GAVRT/SETI
About GAVRT SETI Data Analysis Reports
The purpose of the data analysis reports is to allow the science team (including you and your fellow students) to easily compare repeated observations of the same patch of sky (called a "skyframe"). We're looking for candidates which show up at about the same time and frequency, in repeated skyframes. Each skyframe observation is saved as a datasource file; repeated skyframes will appear as datasources with the same first 8 characters in the name, like spc00599_20140113_103629 and spc00599_20140218_085502. Because each skyframe follows the same search pattern, a candidate which shows up at the same time in a repeated skyframe may have come from the same position in the sky. A candidate which repeats in position and frequency could be a real signal from a distant star.

Not everyone uses the exact same format, but the analysis reports are typically broken up into 4 sections:
  1. The header section, at the top of the report, gives information about which skyframe was observed, when the data were collected, the datasource, and who did the observing. This is necessary in order to recognize which reports should be compared with each other, and is also useful if you have questions and need to contact the people who collected the data and wrote the report.
  2. The Radio Frequency Interference (RFI) section gives information about interference signals which you have identified and removed. This lets you know in which channels we're "blind" (or can't trust what we see) because of RFI, and also allows for a better understanding of potential signals. For example, if you have what looks like a good candidate in a skyframe today, but it falls in a channel which contains RFI in most of the observations from other days (datasources for different skyframes), you might suspect that it too is RFI.
  3. The Possible Noise or Interference section is for events which you really don't think are good candidates, but don't have sufficient evidence to be ruled out.

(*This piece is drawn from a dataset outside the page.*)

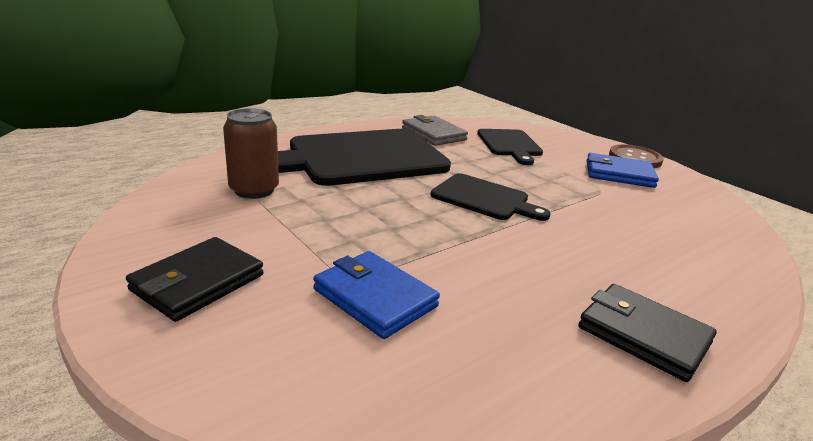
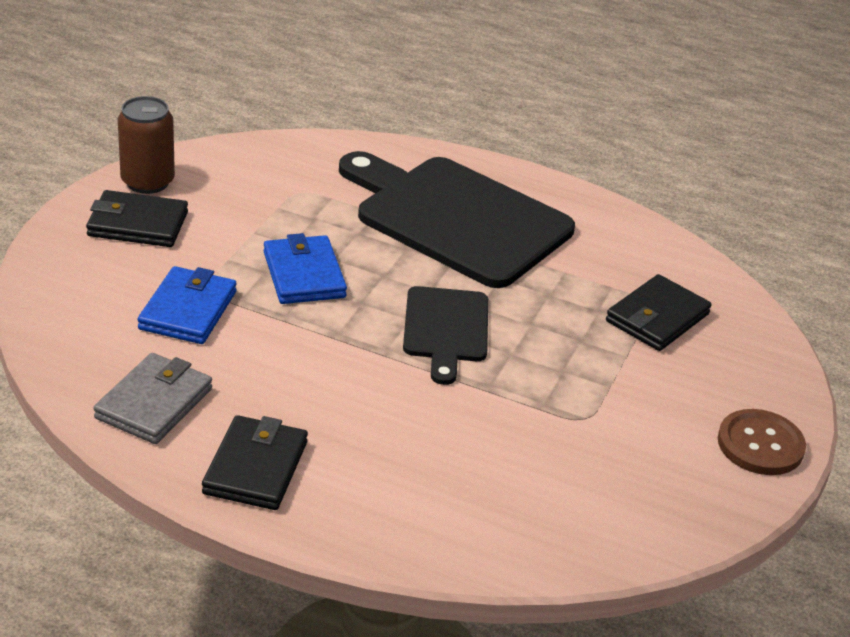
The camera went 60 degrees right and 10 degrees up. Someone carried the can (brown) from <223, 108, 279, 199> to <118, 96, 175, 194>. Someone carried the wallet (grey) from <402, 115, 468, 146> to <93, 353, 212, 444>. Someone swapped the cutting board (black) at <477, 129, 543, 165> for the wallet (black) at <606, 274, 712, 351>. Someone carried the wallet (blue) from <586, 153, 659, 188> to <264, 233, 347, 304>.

Basically, this is where the weird-looking stuff goes, to encourage everyone to think about it, look for patterns, and try to figure out what's going on.
  4. The Candidates section, of course, is where you put events which just might be radio signals from extraterrestrial intelligence. If they're brighter than the background noise, or they repeat with just the right timing to be coming from adjacent scan lines (remember the racetrack scan pattern), and you can't rule them out as RFI or an instrumental problem, then they get listed here.
What we hope to find is a candidate which appears in multiple observations of the same skyframe, at the same time and frequency. Anything which appears twice is probably worth following up with repeated observations of that particular skyframe, so if you find a repeat please contact the Ops team at the Lewis Center immediately, and notify me at Steven.Levin@jpl.nasa.gov.

Thanks for helping with the GAVRT SETI project!